Move the secret to .env. Set cookie: { httpOnly: true, secure: true, sameSite: 'lax' } if not already set.


Middleware Stack — Order Matters

From server.js (top to bottom):

  1. express-session (with hardcoded secret)
  2. express-fileupload()
  3. Conditional express.json({ limit: '150mb' })
  4. Static file routes (/favicon.ico, /uploads)
  5. Healthcheck endpoints (/health, /db-health)
  6. passport.initialize() + passport.session()
  7. cors() (default — accepts all origins)
  8. Route mounting (auth, social, paddle, partnerAuth, dashboard, main API)

Issues with this order

  • CORS is loaded after express-session — preflight requests still work because they're handled by cors() before reaching the session middleware, but the order is unconventional.
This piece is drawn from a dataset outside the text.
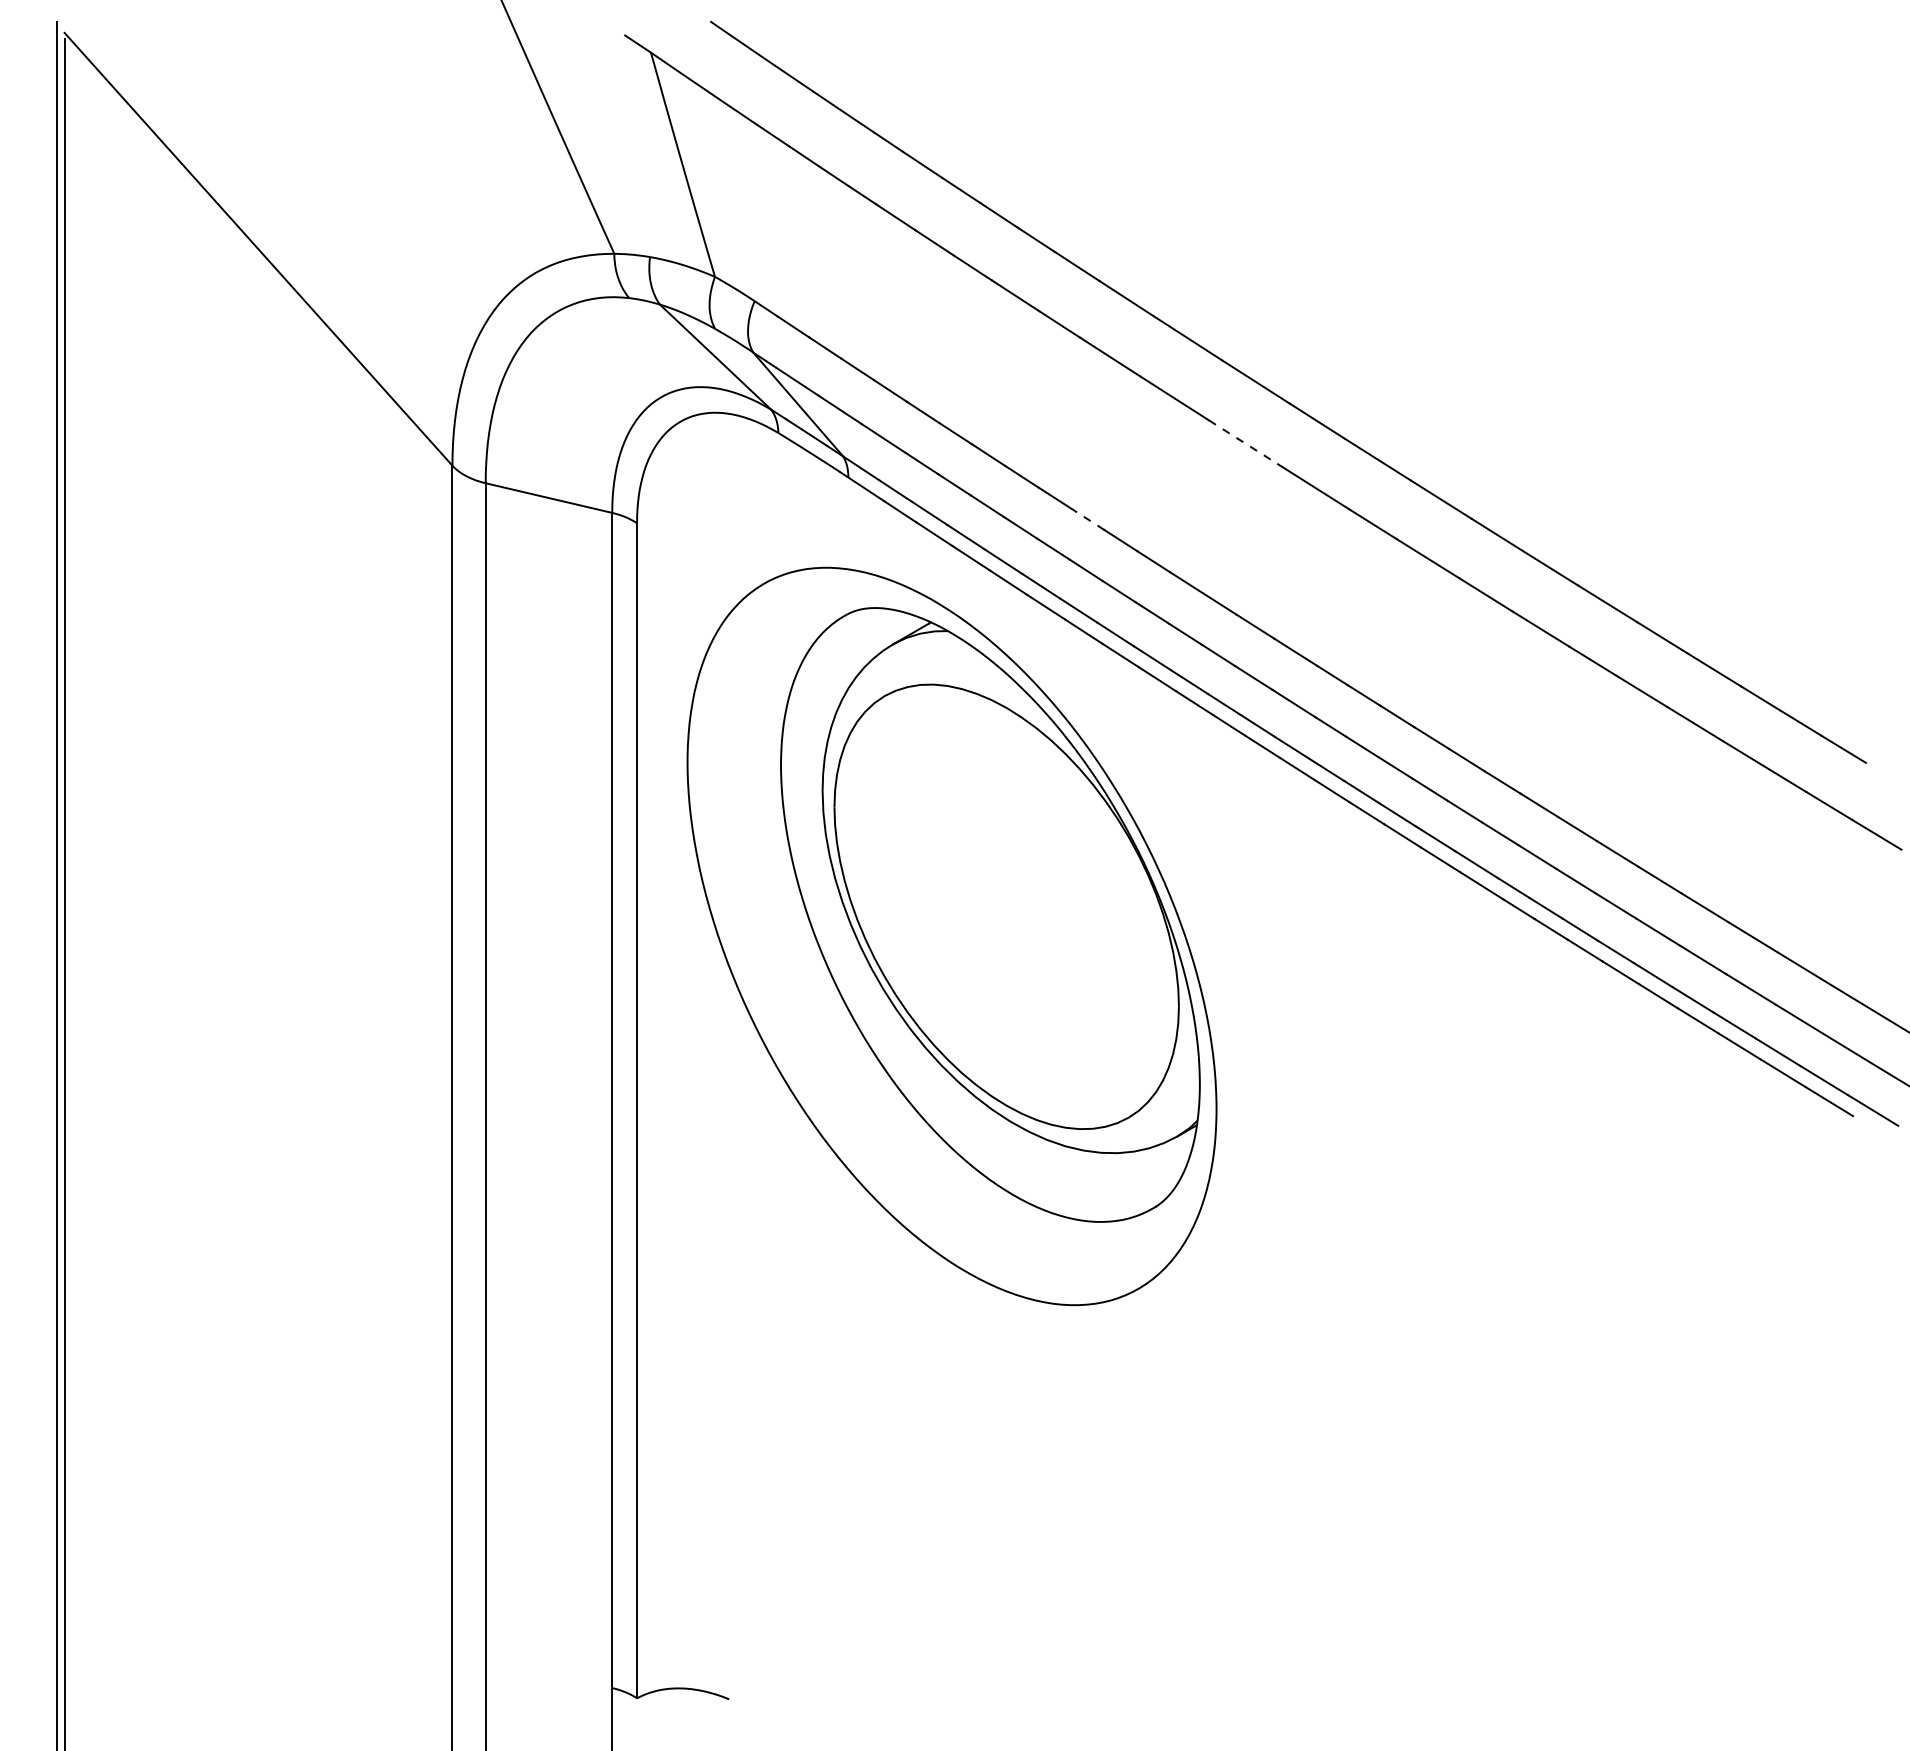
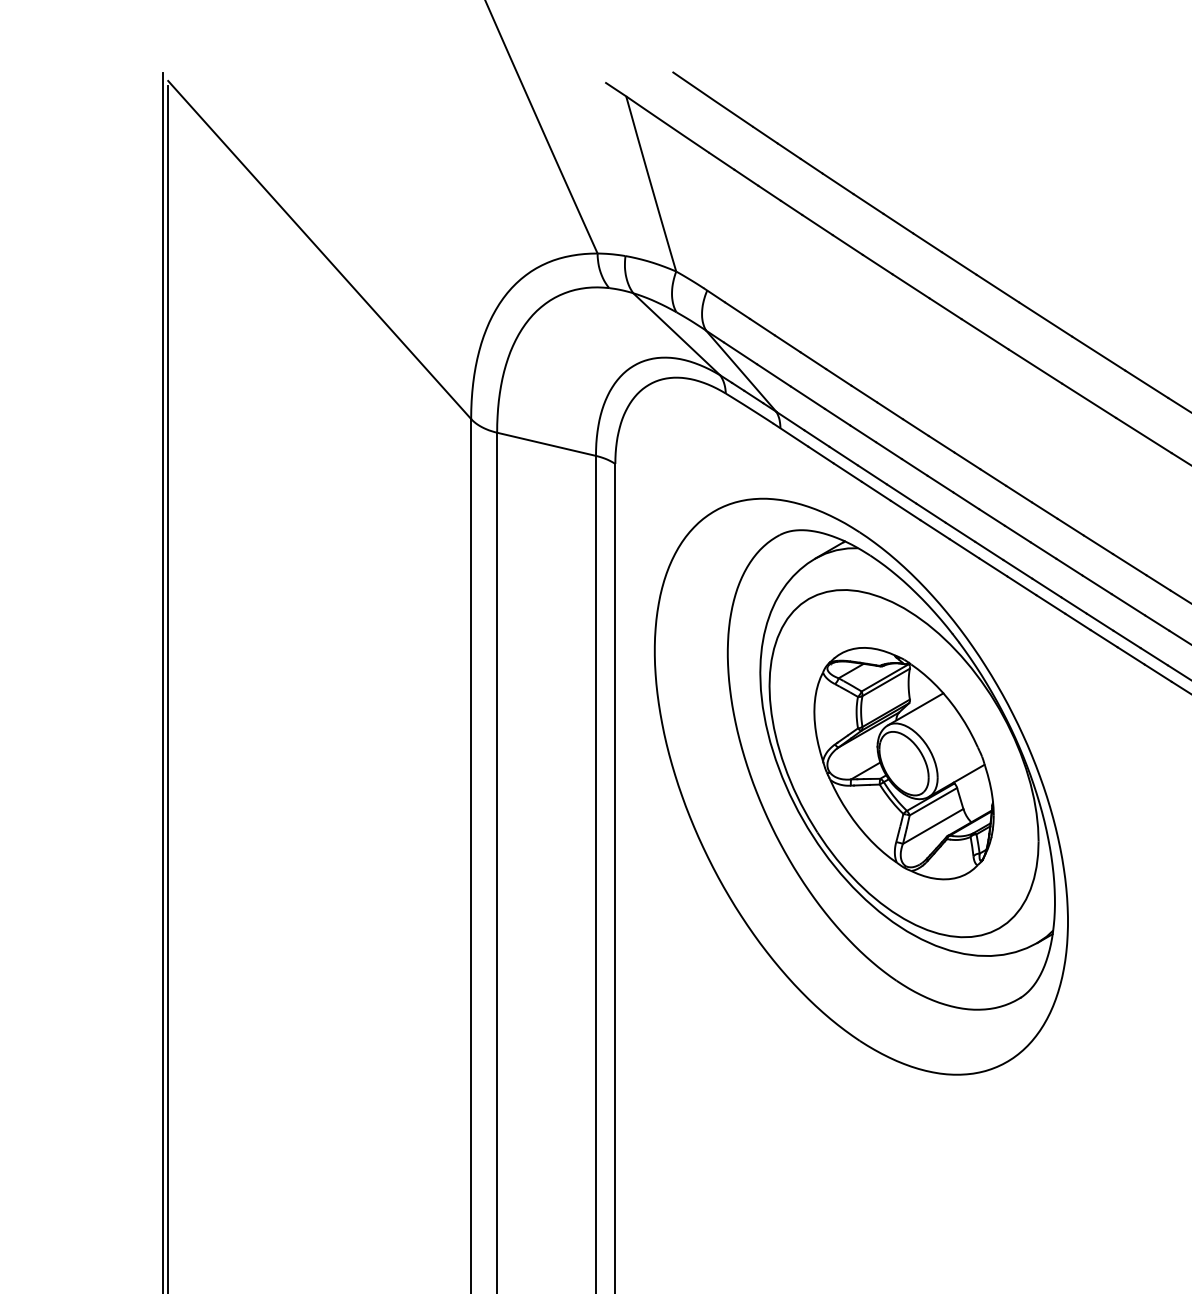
line: (1243, 442) -> (1089, 400), dashed -> solid
line: (1087, 519) -> (967, 461), dashed -> solid
part: (1006, 906) -> (903, 763), added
Convention is to apply CORS first.
  • No global error handler at the end — see Error Handling.
  • No request logger at the top — see Logging & Observability.

Defense-in-Depth Recommendations

If you're hardening this codebase, in priority order:

  1. Add rate limiting on /auth/* endpoints — biggest exposure today.
  2. Move hardcoded secrets to .env (Slack, Polotno, session) and rotate.
  3. Add helmet — one line, immediate protection.
  4. Tighten CORS to a domain allow-list.
  5. Reduce the JSON body limit to ~1 MB globally; raise per-route only where needed.
  6. Add a global error handler that strips stack traces in prod.
  7. Validate inputs at the route boundary — not in the handler.
  8. Add request logging with correlation IDs.